— Excerpt —
The Tragedy of Borrowed Joy
Worse still, the orchestra is not even ours to conduct. Genetic predispositions lay the groundwork for how readily those chemicals flow. Epigenetic marks written by the traumas and environments of generations before us, further tilt the balance. The laughter you chase may never feel as loud to you as to another, not because you failed, but because the molecules in your head refuse to play along.
What, then, becomes of free will?
We like to imagine ourselves as captains steering a ship, yet the currents namely biology, ancestry, random chance drag us where they will. Every “decision” might just be the sum of invisible molecular collisions, a script written before you even began to read. You didn’t choose your genes, your early environment, your sensitivity to pain or pleasure. And yet you blame yourself when the world doesn’t feel bright enough. It is a bitter comedy: to toil for a future we believe will redeem us, only to realize we are passengers on a biochemical ride, clinging to illusions of control. Even love, the most exalted of human experiences reduces, at its core, to a pattern of electrical impulses and hormonal whispers.

— Study questions —
1) In the essay on borrowed joy, what does the text say you didn't choose? List each one.
2) Write the next passage of the essay on borrowed joy, picking up after its final sentence about love.
The saved listing that comes next has no connection to the essay on borrowed joy.

[Saved entries]

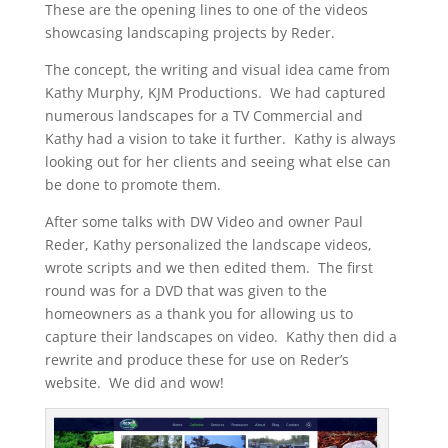
These are the opening lines to one of the videos
showcasing landscaping projects by Reder.
The concept, the writing and visual idea came from
Kathy Murphy, KJM Productions. We had captured
numerous landscapes for a TV Commercial and
Kathy had a vision to take it further. Kathy is always
looking out for her clients and seeing what else can
be done to promote them.
After some talks with DW Video and owner Paul
Reder, Kathy personalized the landscape videos,
wrote scripts and we then edited them. The first
round was for a DVD that was given to the
homeowners as a thank you for allowing us to
capture their landscapes on video. Kathy then did a
rewrite and produce these for use on Reder’s
website. We did and wow!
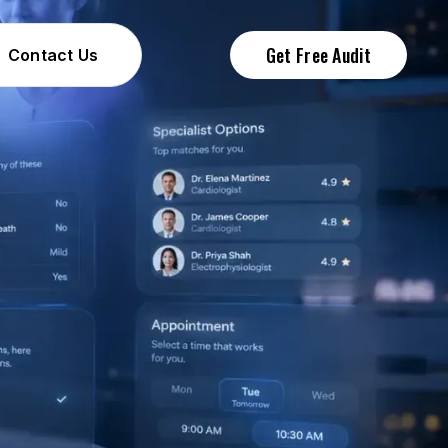
Get Free Audit
Contact Us
Contact Us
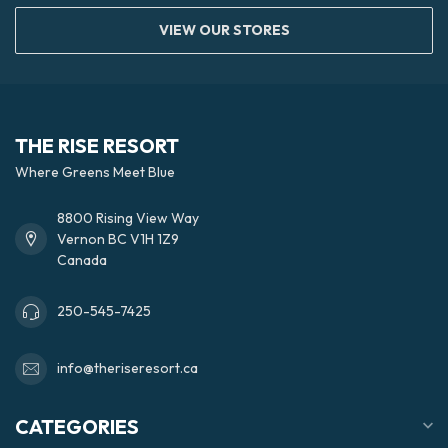
VIEW OUR STORES
THE RISE RESORT
Where Greens Meet Blue
8800 Rising View Way
Vernon BC V1H 1Z9
Canada
250-545-7425
info@theriseresort.ca
CATEGORIES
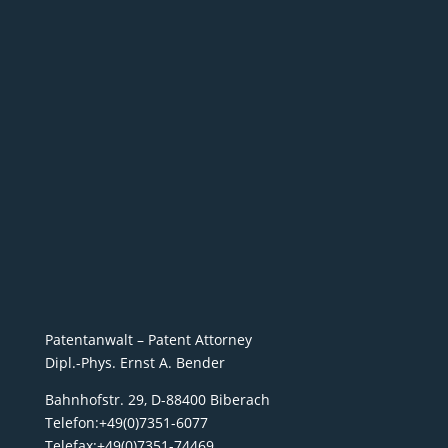
Patentanwalt – Patent Attorney
Dipl.-Phys. Ernst A. Bender
Bahnhofstr. 29, D-88400 Biberach
Telefon:+49(0)7351-6077
Telefax:+49(0)7351-74469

— Responses for each task —
1) Your genes, your early environment, and your sensitivity to pain or pleasure.

2)
The poetry we recite is simply the human attempt to dignify a chemical chain reaction.
Perhaps the saddest part is not the futility itself, but our insistence on pretending otherwise. We decorate our cages with purpose: careers, religions, relationships. We measure our worth against fabricated milestones, unwilling to face the absurdity of it all. But when the noise dies down when the party ends, or the applause fades, or the light in the room softens, you might hear it: the quiet truth that your joy was never truly yours to command. In that silence, despair feels almost rational. We are houses built of bricks that do not know our names, wired by instructions we never wrote, chasing a freedom that may never have existed. And yet tomorrow, most of us will wake up, chase the next socially sanctioned milestone, and call the chase “meaning.”